> _QUOTED TEXT_
Since the beginning of Russia’s full-scale invasion of Ukraine, NATO has shown more unity and resilience than it has in years. Its purpose is clear, its strategy is unified, and what once seemed like vast chasms between its members now seem neither so deep nor so wide. Despite the criminal and gut-wrenching violence in Ukraine, NATO is strong, and must use its strength in this moment with judgment and celerity.
The Russian invasion of Ukraine will transform the European security landscape for years to come. Notwithstanding the clear, united warnings to Russian President Vladimir Putin that his actions would have severe consequences, the reality is that Putin was never going to be deterred. His megalomania and narcissistic need to right the alleged wrongs imposed on Russia after 1991 led him down this tragic path.
There is a danger, however, in concluding that the failure of deterrence somehow means that NATO has lost its value. That would concede victory to Putin by rewarding him what he most dearly desires: the destruction of NATO, the weakening of America’s security presence in Europe, and the closing the alliance’s “open door” policy, after nearly 25 years, to those nations that want to join. To assume NATO’s diminishment or demise would also yield to Putin’s demands for more influence in Europe’s security architecture, which would only make Europe even less secure.
In fact, this may be the strongest NATO has been since 1991. Regarding Ukraine, NATO’s leaders expressed solidarity and unity in standing up to Putin’s threats. Apart from their consistent and coordinated warnings against a full-scale invasion, numerous NATO heads of state engaged Putin directly to try to avert the escalation of the war.

> _INFORMATION SUPPLIED_
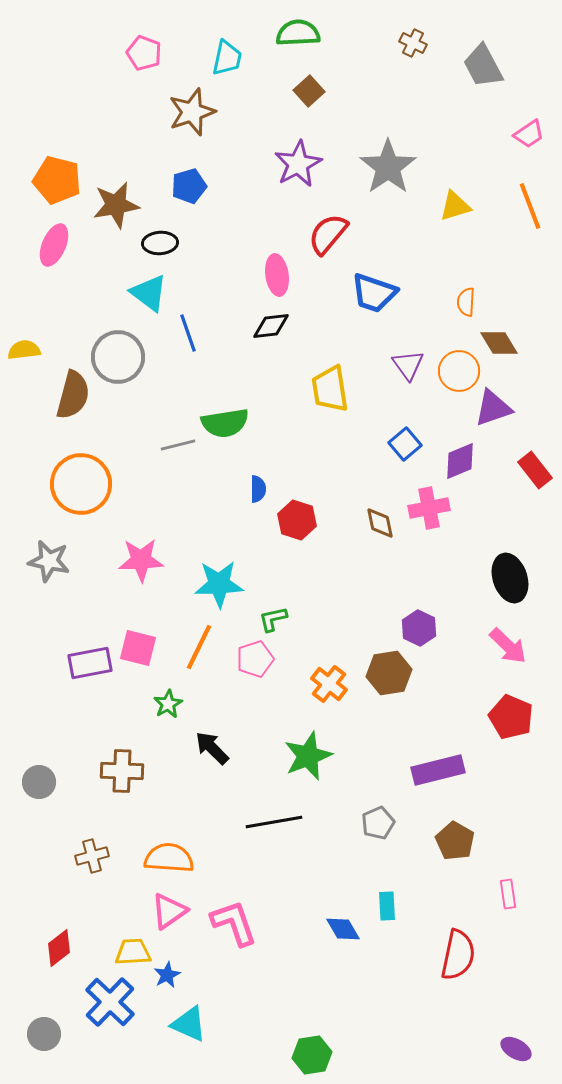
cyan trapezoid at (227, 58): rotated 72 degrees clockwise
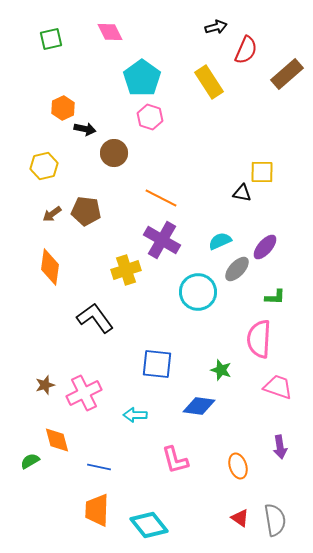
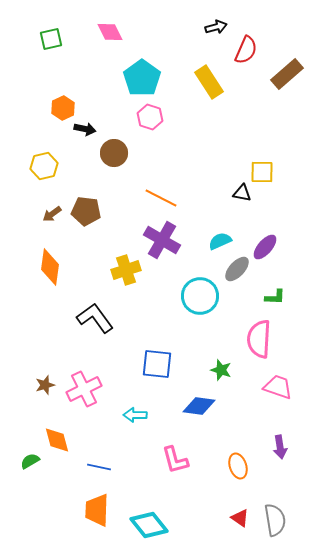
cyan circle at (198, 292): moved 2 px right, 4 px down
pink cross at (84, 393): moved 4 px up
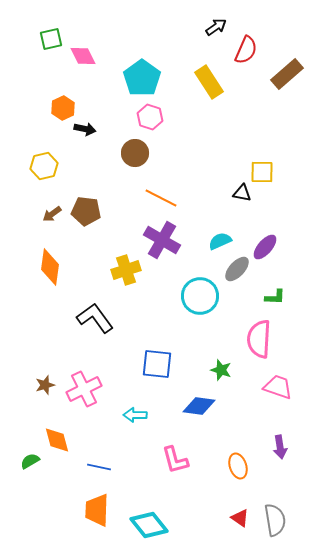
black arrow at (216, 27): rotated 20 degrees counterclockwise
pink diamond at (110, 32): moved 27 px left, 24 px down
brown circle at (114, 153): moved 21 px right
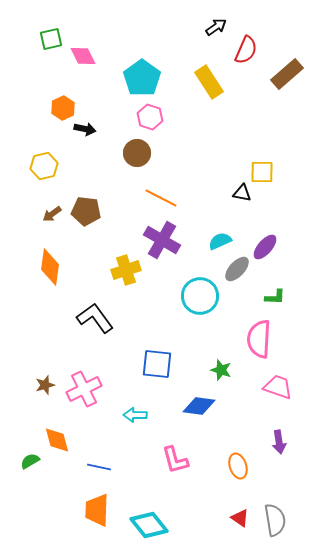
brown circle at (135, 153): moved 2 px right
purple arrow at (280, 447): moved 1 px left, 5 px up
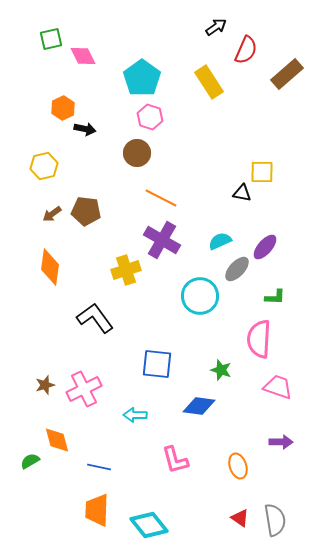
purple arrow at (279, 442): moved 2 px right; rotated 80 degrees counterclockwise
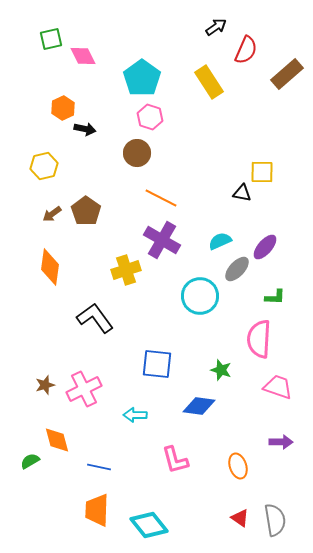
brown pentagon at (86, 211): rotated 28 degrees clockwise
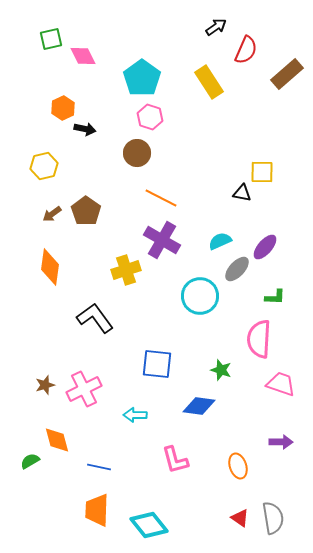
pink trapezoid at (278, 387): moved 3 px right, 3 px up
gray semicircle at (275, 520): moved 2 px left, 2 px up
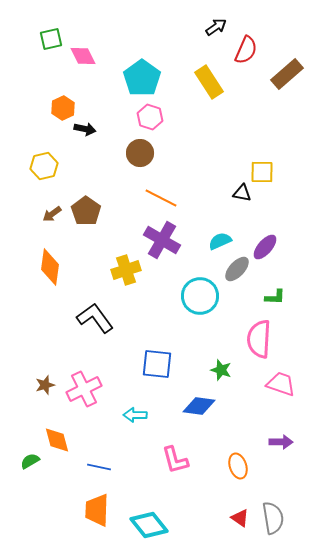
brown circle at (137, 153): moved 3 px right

> _WHAT YOU WILL DO_
[1] Transcribe the passage on NATO starting at the words "The Russian invasion" and ending after "this tragic path.".
[2] According to the passage on NATO, for how long has the alliance kept its "open door" policy?

> _ANSWERS TO THE TASKS_
[1]
The Russian invasion of Ukraine will transform the European security landscape for years to come. Notwithstanding the clear, united warnings to Russian President Vladimir Putin that his actions would have severe consequences, the reality is that Putin was never going to be deterred. His megalomania and narcissistic need to right the alleged wrongs imposed on Russia after 1991 led him down this tragic path.

[2] Nearly 25 years.